** TEXTAUSZUG **
........

# taz.de -- Bezahlbares Wohnen: Wenn die Bude zu viel kostet
       
       > Der Bau neuer Wohnungen für Mieter mit geringem Einkommen ist kaum
       > bezahlbar. Ein Bündnis plädiert für mehr steuerliche Subventionen.
       
 (IMG) Bild: Wer will, wer will? Freie Mietwohnung im brandenburgischen Luckenwalde
       
       BERLIN taz | Jule S., Verkäuferin in Vollzeit, kommt auf 1.000 Euro netto
       im Monat. Sie will sich von ihrem Mann trennen und sucht eine
       Einzimmerwohnung in den Berliner Innenstadtbezirken – doch die Kosten für
       modernisierte Wohnungen sind so hoch, dass sie daneben kaum noch Geld zum
       Leben hätte. „Ich könnte genauso gut auf Hartz IV gehen“, klagt die
       45-Jährige.
       
       Für Geringverdiener und RentnerInnen können die Mieten in den
       Ballungszentren zum Verarmungsrisiko werden. Das hat das „Verbändebündnis
       Wohnungsbau“ auf den Plan gerufen, in dem der Deutsche Mieterbund und
       Organisationen der Bau- und Wohnungswirtschaft vertreten sind.
       
       Am Mittwoch legten sie zwei Erhebungen vor, die sich mit der Frage
       beschäftigen, wie für Klein- und Mittelverdiener bezahlbarer Wohnraum neu
       gebaut werden kann. Denn die Neubaukosten sind durch die hohen
       Grundstückspreise in den Metropolen, Auflagen zur energiesparenden
       Ausstattung und anderer Vorschriften in die Höhe geklettert. Dadurch
       steigen die Mieten, die erforderlich sind, um die Kosten zu erwirtschaften.

........

** ERFASSTE DATEN **
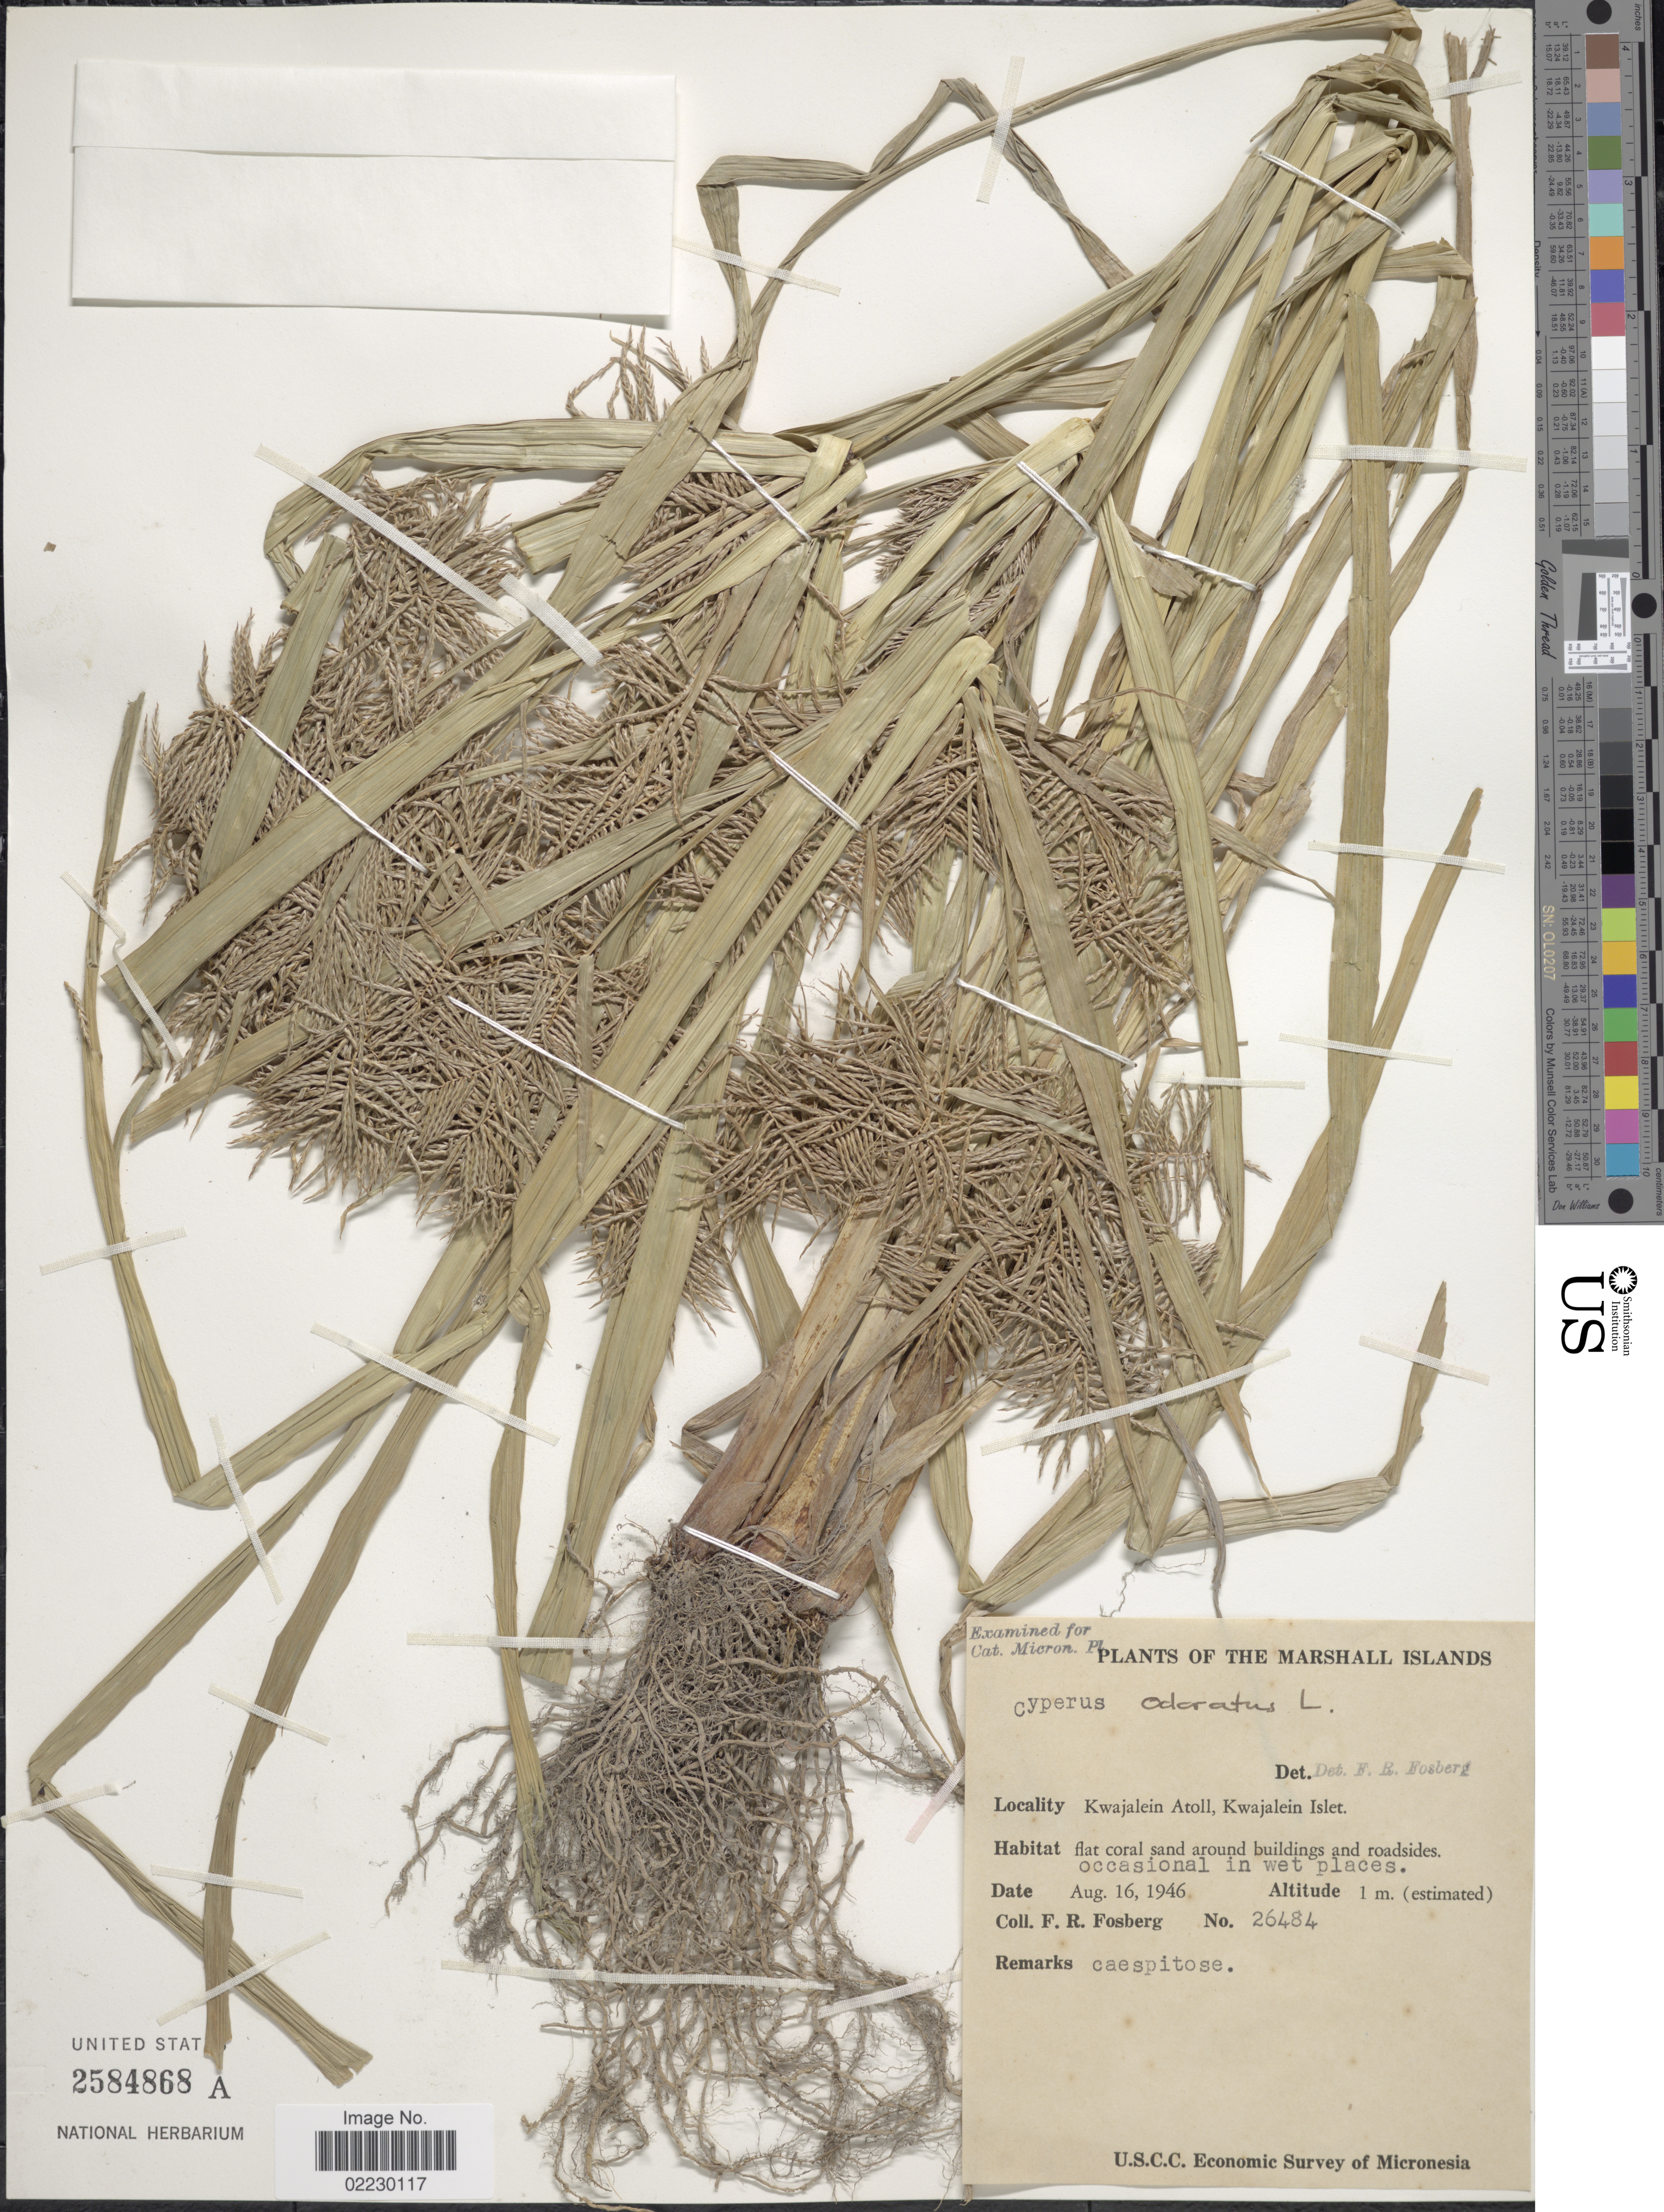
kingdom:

........

** AUFGABENSTELLUNG **
Setze den Zeitungsartikel über bezahlbares Wohnen fort und beginne direkt nach seinem letzten Satz.

** ERGEBNIS **
       „Wir brauchen mehrere Maßnahmen, um den bezahlbaren Neubau anzukurbeln“,
       sagt Ronald Rast, Koordinator des Bündnisses. Zum einem müssten die
       Kommunen Bauland günstiger an Investoren abgeben, die sich im Gegenzug
       verpflichten, bezahlbare Mietwohnungen zu errichten. Außerdem plädiert das
       Bündnis für mehr Wohnungsförderprogramme der Bundesländer mit verbilligten
       Krediten für die Bauherren, so wie es sie in begrenztem Maße bereits in
       Berlin, Hamburg und München gibt.
       
       ## Bündnis für mehr Wohnungsförderprogramme
       
       Als wichtigsten Punkt fordert das Bündnis von der Bundesregierung höhere
       steuerliche Förderungen für Investoren im Mietwohnungsneubau. Derzeit
       können jährlich zwei Prozent der Kosten von Neubauten für Abnutzung
       steuerlich abgesetzt werden. Das Bündnis plädiert für eine lineare
       Abschreibung von vier Prozent, in 25 Jahren wären die Baukosten – ohne
       Grundstückspreise – abgeschrieben.
       
       Auf dem „Wohnungsbautag“ am Mittwoch machte das Pestel-Institut im Auftrag
       des Bündnisses eine einfache Rechnung auf. Danach muss ein Investor für
       einen Neubau, auch bei kostenoptimierter Planung, vom Mieter im Schnitt
       zehn Euro Nettokaltmiete pro Quadratmeter verlangen, um eine akzeptable
       Rendite zu erwirtschaften.
       
       Würde der Gesetzgeber eine lineare Abschreibung von vier Prozent einführen,
       könnte der Investor die Kaltmiete um 2,63 Euro pro Quadratmeter senken. Mit
       verbilligtem Bauland aus Landesbesitz und anderen Fördermaßnahmen könnte
       man den Mietpreis zusätzlich verringern. Das Pestel-Institut schlägt 7,50
       Euro kalt pro Quadratmeter vor, die durch Subventionierung der Baukosten
       erreicht werden müssten.
       
       In den städtischen Ballungszentren aber sind für diese Miete derzeit kaum
       noch Wohnungen im Angebot. Modernisierungen und die entsprechenden
       Verteuerungen lassen das billige Preissegment schrumpfen. Laut einer
       Erhebung des Bundesinstituts für Bau-, Stadt- und Raumforschung waren etwa
       in Berlin im Jahre 2008 auf dem Angebotsmarkt noch rund 90 Prozent der
       Mietwohnungen für unter acht Euro nettokalt pro Quadratmeter zu haben.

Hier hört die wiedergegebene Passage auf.